[Stored data]
┄┄┄┄┄┄
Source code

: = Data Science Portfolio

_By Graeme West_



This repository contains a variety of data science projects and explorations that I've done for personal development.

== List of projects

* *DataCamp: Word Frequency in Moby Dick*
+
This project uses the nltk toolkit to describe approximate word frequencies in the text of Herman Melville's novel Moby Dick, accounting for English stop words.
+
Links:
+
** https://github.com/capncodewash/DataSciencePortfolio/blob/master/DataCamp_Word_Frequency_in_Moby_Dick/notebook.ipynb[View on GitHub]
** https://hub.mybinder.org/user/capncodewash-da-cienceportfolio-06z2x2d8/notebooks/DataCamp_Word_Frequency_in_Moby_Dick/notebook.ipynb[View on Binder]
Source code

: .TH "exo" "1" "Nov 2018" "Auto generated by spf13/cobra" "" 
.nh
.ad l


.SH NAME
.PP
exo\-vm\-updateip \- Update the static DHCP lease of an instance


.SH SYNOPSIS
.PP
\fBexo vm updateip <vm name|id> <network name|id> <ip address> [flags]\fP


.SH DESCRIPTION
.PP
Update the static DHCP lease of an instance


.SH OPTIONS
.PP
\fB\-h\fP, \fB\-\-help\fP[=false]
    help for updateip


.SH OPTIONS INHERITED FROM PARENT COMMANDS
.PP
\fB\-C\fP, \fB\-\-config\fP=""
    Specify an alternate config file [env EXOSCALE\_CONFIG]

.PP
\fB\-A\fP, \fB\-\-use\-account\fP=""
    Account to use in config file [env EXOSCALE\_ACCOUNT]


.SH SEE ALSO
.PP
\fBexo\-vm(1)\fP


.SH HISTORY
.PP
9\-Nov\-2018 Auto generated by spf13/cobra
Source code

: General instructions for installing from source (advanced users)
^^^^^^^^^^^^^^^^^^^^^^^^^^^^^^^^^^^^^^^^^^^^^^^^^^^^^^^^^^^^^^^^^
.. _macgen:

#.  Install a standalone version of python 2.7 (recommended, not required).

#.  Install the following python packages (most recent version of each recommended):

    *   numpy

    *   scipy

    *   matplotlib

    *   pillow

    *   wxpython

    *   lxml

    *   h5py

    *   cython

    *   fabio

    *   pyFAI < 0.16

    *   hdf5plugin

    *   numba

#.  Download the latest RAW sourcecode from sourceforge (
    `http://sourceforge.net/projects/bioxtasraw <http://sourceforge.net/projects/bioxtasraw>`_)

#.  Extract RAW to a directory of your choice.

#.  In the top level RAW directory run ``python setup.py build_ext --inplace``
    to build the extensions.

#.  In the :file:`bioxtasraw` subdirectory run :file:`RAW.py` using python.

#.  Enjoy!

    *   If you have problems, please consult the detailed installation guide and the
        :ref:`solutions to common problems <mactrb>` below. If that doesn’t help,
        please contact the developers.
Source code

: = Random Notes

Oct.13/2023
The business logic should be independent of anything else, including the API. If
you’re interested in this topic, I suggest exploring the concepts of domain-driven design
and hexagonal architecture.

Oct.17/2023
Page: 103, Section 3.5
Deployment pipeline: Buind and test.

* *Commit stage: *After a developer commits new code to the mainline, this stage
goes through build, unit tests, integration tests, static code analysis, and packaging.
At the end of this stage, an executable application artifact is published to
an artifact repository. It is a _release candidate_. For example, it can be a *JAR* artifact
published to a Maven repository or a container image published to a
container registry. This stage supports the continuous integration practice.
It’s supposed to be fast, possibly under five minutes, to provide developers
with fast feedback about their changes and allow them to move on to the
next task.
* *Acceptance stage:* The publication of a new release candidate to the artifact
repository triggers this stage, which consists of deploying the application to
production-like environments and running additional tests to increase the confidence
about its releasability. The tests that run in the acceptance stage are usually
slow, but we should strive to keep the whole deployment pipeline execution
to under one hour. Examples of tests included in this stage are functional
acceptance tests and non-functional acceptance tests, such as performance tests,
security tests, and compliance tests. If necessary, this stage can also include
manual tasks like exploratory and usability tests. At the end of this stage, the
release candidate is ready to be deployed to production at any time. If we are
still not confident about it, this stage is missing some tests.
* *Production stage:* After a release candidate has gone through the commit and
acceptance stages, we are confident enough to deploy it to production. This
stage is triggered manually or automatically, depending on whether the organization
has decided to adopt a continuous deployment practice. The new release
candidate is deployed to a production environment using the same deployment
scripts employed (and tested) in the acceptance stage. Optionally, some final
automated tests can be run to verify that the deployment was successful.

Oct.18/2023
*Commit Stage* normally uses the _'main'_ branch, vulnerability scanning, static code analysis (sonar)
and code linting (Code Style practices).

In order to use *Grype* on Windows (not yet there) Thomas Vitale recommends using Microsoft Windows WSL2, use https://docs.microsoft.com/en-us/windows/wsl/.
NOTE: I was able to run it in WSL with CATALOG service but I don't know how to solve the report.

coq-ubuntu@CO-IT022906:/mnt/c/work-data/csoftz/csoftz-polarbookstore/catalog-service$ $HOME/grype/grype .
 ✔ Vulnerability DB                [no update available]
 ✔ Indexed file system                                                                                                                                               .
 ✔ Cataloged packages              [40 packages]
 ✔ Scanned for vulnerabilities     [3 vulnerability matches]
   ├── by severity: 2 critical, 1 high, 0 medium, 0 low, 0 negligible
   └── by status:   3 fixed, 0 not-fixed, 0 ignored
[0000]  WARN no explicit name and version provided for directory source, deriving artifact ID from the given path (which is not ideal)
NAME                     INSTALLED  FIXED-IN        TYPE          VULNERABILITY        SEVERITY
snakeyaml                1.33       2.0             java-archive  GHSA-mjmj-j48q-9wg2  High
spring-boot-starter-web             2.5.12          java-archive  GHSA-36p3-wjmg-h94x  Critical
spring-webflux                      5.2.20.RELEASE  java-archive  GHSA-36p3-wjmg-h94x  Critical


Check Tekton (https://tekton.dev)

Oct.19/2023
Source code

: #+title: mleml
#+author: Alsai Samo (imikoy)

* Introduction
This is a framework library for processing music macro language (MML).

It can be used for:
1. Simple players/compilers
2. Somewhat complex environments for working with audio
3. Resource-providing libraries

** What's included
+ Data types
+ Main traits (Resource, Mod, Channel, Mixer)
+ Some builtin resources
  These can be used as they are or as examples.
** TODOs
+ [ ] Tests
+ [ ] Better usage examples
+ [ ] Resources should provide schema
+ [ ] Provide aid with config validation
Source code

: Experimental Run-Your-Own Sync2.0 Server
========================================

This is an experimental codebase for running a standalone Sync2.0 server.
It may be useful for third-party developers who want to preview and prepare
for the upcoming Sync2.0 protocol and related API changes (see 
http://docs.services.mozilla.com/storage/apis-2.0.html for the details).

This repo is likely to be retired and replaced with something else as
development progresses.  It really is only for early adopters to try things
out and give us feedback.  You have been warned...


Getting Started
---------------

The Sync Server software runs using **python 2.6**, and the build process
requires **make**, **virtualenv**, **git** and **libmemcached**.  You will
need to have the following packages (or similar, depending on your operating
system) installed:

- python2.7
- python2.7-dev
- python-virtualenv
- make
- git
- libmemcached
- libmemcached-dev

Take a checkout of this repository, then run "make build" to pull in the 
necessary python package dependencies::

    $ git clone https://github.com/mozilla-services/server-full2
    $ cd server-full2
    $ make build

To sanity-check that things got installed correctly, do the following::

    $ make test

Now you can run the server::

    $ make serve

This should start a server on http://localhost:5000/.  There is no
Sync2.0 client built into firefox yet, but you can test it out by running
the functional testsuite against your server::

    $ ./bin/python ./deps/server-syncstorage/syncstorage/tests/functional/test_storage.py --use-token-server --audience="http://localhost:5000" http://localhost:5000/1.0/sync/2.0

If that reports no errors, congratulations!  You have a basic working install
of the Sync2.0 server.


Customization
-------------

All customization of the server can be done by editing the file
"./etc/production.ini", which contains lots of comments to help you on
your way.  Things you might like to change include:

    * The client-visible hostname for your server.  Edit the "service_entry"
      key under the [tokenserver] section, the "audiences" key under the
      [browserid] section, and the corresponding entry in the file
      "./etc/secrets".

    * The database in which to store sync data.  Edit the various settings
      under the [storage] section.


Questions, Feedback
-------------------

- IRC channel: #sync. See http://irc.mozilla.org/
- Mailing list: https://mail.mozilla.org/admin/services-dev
┄┄┄┄┄┄
▸ **WHAT YOU WILL DO**: Pull together all lines from the data that mention the word "depending".

▸ **ANSWER BELOW**:
stage is triggered manually or automatically, depending on whether the organization
need to have the following packages (or similar, depending on your operating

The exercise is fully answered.